--- Records shown Enclosed Below ---

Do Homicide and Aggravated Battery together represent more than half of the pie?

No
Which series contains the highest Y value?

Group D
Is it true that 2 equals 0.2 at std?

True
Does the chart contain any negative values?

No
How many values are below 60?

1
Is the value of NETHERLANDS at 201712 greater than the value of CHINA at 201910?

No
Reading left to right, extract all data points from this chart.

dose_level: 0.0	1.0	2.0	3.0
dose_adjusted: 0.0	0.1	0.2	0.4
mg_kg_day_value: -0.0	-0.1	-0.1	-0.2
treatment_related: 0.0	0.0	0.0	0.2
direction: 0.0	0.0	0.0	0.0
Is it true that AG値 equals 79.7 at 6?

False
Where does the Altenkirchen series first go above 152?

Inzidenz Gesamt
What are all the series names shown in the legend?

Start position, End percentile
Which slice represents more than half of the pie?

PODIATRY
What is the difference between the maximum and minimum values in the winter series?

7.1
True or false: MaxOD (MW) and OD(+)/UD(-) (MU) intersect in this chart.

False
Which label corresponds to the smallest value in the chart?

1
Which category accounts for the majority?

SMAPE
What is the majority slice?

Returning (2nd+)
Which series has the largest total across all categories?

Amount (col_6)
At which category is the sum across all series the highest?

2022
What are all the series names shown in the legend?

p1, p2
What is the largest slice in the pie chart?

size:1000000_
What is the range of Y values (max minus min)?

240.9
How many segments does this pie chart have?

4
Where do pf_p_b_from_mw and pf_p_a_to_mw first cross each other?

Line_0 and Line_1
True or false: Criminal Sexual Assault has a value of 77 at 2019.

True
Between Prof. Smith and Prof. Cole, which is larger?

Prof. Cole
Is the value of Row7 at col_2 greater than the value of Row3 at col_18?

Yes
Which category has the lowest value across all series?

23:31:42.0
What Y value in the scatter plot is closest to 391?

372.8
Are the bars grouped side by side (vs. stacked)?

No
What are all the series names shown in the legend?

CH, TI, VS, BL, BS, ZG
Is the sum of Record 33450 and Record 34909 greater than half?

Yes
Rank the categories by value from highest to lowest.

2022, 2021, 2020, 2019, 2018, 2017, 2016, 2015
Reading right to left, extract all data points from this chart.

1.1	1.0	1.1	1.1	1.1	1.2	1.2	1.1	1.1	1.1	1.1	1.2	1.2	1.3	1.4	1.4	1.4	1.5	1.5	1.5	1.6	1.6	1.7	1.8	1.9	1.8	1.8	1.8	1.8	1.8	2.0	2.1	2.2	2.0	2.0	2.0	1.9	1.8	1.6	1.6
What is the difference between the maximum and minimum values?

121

--- End of Enclosed Records shown ---

> _To-do item_
Reproduce all of the records above word for word, without changing anything.

> _Written response_
Do Homicide and Aggravated Battery together represent more than half of the pie?

No
Which series contains the highest Y value?

Group D
Is it true that 2 equals 0.2 at std?

True
Does the chart contain any negative values?

No
How many values are below 60?

1
Is the value of NETHERLANDS at 201712 greater than the value of CHINA at 201910?

No
Reading left to right, extract all data points from this chart.

dose_level: 0.0	1.0	2.0	3.0
dose_adjusted: 0.0	0.1	0.2	0.4
mg_kg_day_value: -0.0	-0.1	-0.1	-0.2
treatment_related: 0.0	0.0	0.0	0.2
direction: 0.0	0.0	0.0	0.0
Is it true that AG値 equals 79.7 at 6?

False
Where does the Altenkirchen series first go above 152?

Inzidenz Gesamt
What are all the series names shown in the legend?

Start position, End percentile
Which slice represents more than half of the pie?

PODIATRY
What is the difference between the maximum and minimum values in the winter series?

7.1
True or false: MaxOD (MW) and OD(+)/UD(-) (MU) intersect in this chart.

False
Which label corresponds to the smallest value in the chart?

1
Which category accounts for the majority?

SMAPE
What is the majority slice?

Returning (2nd+)
Which series has the largest total across all categories?

Amount (col_6)
At which category is the sum across all series the highest?

2022
What are all the series names shown in the legend?

p1, p2
What is the largest slice in the pie chart?

size:1000000_
What is the range of Y values (max minus min)?

240.9
How many segments does this pie chart have?

4
Where do pf_p_b_from_mw and pf_p_a_to_mw first cross each other?

Line_0 and Line_1
True or false: Criminal Sexual Assault has a value of 77 at 2019.

True
Between Prof. Smith and Prof. Cole, which is larger?

Prof. Cole
Is the value of Row7 at col_2 greater than the value of Row3 at col_18?

Yes
Which category has the lowest value across all series?

23:31:42.0
What Y value in the scatter plot is closest to 391?

372.8
Are the bars grouped side by side (vs. stacked)?

No
What are all the series names shown in the legend?

CH, TI, VS, BL, BS, ZG
Is the sum of Record 33450 and Record 34909 greater than half?

Yes
Rank the categories by value from highest to lowest.

2022, 2021, 2020, 2019, 2018, 2017, 2016, 2015
Reading right to left, extract all data points from this chart.

1.1	1.0	1.1	1.1	1.1	1.2	1.2	1.1	1.1	1.1	1.1	1.2	1.2	1.3	1.4	1.4	1.4	1.5	1.5	1.5	1.6	1.6	1.7	1.8	1.9	1.8	1.8	1.8	1.8	1.8	2.0	2.1	2.2	2.0	2.0	2.0	1.9	1.8	1.6	1.6
What is the difference between the maximum and minimum values?

121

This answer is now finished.